Visit: 7th December 2016
This was our third Portuguese monastery in two days and we were starting to develop ‘monastery fatigue’ (a related condition to ‘Gothic cathedral fatigue’ – both common maladies for WHS visitors). So it was again only Dad and I who looked around this site, in Alcobaça, central Portugal (Mum and Joe went shopping).

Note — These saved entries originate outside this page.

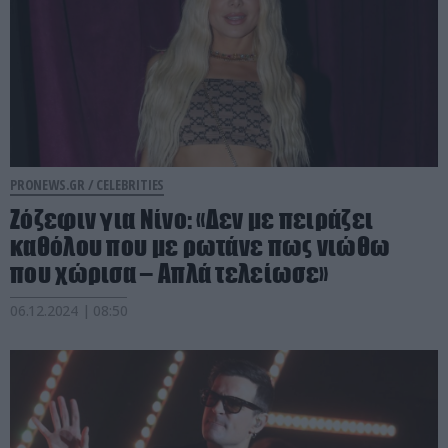
PRONEWS.GR /
CELEBRITIES
Ζόζεφιν για Νίνο: «Δεν με πειράζει
καθόλου που με ρωτάνε πως νιώθω
που χώρισα – Απλά τελείωσε»
06.12.2024 | 08:50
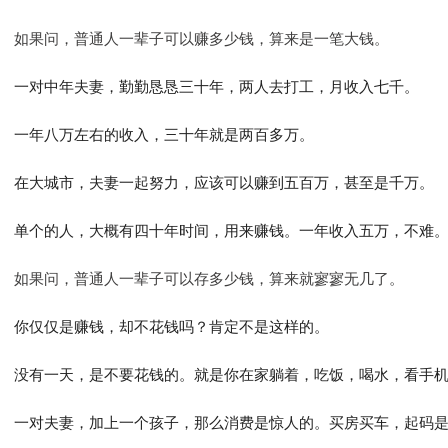
如果问，普通人一辈子可以赚多少钱，算来是一笔大钱。
一对中年夫妻，勤勤恳恳三十年，两人去打工，月收入七千。
一年八万左右的收入，三十年就是两百多万。
在大城市，夫妻一起努力，应该可以赚到五百万，甚至是千万。
单个的人，大概有四十年时间，用来赚钱。一年收入五万，不难
如果问，普通人一辈子可以存多少钱，算来就寥寥无几了。
你仅仅是赚钱，却不花钱吗？肯定不是这样的。
没有一天，是不要花钱的。就是你在家躺着，吃饭，喝水，看手
一对夫妻，加上一个孩子，那么消费是惊人的。买房买车，起码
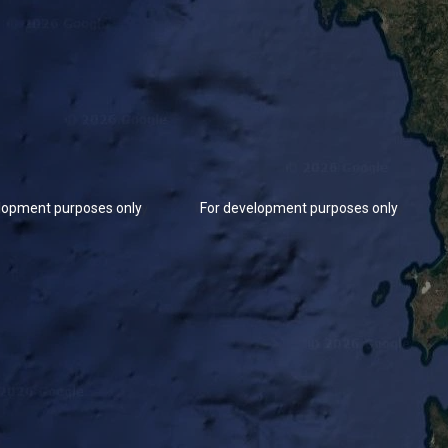
lopment purposes only
For development purposes only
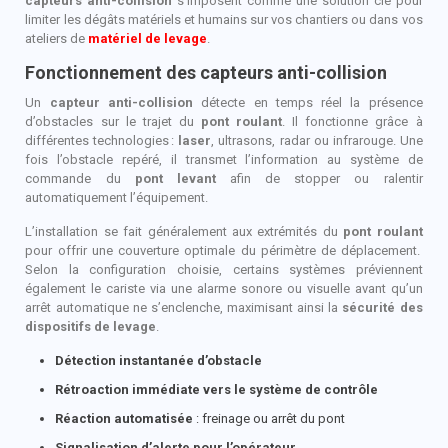
capteurs anti-collision
s’imposent comme une solution clé pour
limiter les dégâts matériels et humains sur vos chantiers ou dans vos
ateliers de
matériel de levage
.
Fonctionnement des capteurs anti-collision
Un
capteur anti-collision
détecte en temps réel la présence
d’obstacles sur le trajet du
pont roulant
. Il fonctionne grâce à
différentes technologies
:
laser
, ultrasons, radar ou infrarouge. Une
fois l’obstacle repéré, il transmet l’information au système de
commande du
pont levant
afin de stopper ou ralentir
automatiquement l’équipement.
L’installation se fait généralement aux extrémités du
pont roulant
pour offrir une couverture optimale du périmètre de déplacement.
Selon la configuration choisie, certains systèmes préviennent
également le cariste via une alarme sonore ou visuelle avant qu’un
arrêt automatique ne s’enclenche, maximisant ainsi la
sécurité des
dispositifs de levage
.
Détection instantanée d’obstacle
Rétroaction immédiate vers le système de contrôle
Réaction automatisée
: freinage ou arrêt du pont
Signalisation d’alerte pour l’opérateur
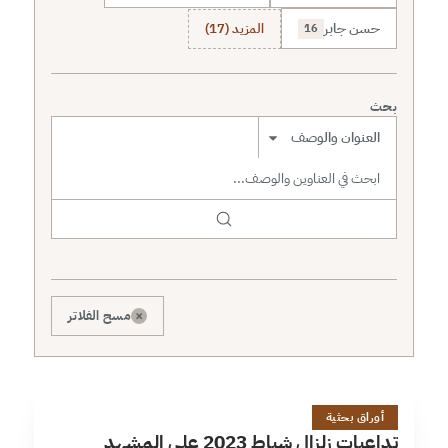
حسن جابر
المزيد (17)
16
بحث
نطاق البحث
×
مسح الفلاتر
ت
6 دقائق
أوراق بحثية
تداعيات زلزال شباط 2023 على المشهد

The monastery was built in the 12th century under early king Alfonso I on land that had been laid waste during the battles against the Moors. The Cistercian monks who were given stewardship of the area were to become adept at turning the land back to productivity and also at building an efficient, modern institution for the 1,000 brothers who were to live there.
The kitchen is a practical but impressive room at Alcobaça. This enormous oven was used to cook six cows at a time. The monks also installed running water that fed huge sinks to do the washing up in.
The style of Alcobaça, exemplified by the nave, above, is of the austere Cistercian Gothic. It couldn’t be more different to the monasteries we had visited the previous day at Tomar and Batalha. The intent was to avoid the trappings of ornate decoration then so popular with ecclesiastical builders so that the monks could focus on the things that really mattered. It feels more like some sort of Protestant denomination building, though of course Protestantism hadn’t been invented when Alcobaça was constructed.